What the exercise asks
Reproduce word for word the stretch of the wget download post below from "PO.DAAC Drive can" through "to the server.".

Given text
-*-*-
Download Multiple Data Files from PO.DAAC Drive Using wget

Download Multiple Data Files from PO.DAAC Drive Using wget

Postby yiboj » Thu Dec 01, 2016 10:30 am

PO.DAAC Drive can be accessed both by wget and curl command on linux system. The recipe "Download Multiple Data Files from PO.DAAC Drive Using curl" shows how to use curl command, and this recipe will focus on the wget command. The major difference between wget and curl is that wget can download files recursively and curl can upload file to the server.

This data recipe shows how to download multiple data files from PO.DAAC using GNU wget utility command. GNU Wget is a free utility for non-interactive download of files from the Web. It supports http, https, and ftp protocols, as well as retrieval through http proxies. It is a Unix-based command-line tool, but is also available for other operating system, such as Windows, Mac OS X, etc.
-*-*-
Data extract
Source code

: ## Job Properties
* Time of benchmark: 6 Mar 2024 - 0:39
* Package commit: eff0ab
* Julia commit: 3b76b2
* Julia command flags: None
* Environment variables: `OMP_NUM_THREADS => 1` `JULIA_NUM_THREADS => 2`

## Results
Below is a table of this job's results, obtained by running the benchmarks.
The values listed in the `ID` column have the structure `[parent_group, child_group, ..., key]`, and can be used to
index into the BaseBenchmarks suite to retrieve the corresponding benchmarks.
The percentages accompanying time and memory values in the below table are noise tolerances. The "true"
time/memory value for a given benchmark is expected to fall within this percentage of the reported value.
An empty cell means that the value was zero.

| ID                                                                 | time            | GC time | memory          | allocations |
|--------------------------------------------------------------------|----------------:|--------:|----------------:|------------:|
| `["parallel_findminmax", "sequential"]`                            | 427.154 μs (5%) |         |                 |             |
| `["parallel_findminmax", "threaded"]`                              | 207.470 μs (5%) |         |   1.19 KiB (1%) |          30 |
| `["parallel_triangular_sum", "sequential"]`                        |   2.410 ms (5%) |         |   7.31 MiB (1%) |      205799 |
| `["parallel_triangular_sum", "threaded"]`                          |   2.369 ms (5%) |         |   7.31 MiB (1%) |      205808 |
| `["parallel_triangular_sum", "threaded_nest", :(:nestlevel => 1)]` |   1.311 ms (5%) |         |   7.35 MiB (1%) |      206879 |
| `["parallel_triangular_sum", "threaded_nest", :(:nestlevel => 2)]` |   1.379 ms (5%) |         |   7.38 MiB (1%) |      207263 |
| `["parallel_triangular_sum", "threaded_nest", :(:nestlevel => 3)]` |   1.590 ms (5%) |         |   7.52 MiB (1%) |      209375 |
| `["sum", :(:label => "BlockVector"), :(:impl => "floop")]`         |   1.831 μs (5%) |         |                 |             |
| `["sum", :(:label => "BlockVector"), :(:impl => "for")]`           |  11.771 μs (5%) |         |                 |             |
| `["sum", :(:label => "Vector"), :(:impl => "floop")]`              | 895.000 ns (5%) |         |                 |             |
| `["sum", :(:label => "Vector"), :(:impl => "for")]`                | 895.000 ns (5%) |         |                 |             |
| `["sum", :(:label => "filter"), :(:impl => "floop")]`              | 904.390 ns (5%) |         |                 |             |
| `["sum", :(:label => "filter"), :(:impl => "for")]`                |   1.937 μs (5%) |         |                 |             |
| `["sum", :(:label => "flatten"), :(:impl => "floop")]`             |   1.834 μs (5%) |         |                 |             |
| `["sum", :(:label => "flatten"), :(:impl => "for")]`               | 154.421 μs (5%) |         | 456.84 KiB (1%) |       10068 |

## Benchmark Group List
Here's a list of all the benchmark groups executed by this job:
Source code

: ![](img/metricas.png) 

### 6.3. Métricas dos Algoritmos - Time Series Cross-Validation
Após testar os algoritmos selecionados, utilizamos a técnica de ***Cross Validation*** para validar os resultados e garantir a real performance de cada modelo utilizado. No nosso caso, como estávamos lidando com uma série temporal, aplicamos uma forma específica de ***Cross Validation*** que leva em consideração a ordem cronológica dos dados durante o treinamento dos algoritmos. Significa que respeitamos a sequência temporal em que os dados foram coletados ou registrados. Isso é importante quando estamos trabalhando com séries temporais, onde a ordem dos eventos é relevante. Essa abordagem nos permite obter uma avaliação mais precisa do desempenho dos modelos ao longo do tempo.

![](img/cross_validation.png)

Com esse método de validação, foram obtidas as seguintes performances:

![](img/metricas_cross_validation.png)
-*-*-
Response to this exercise
PO.DAAC Drive can be accessed both by wget and curl command on linux system. The recipe "Download Multiple Data Files from PO.DAAC Drive Using curl" shows how to use curl command, and this recipe will focus on the wget command. The major difference between wget and curl is that wget can download files recursively and curl can upload file to the server.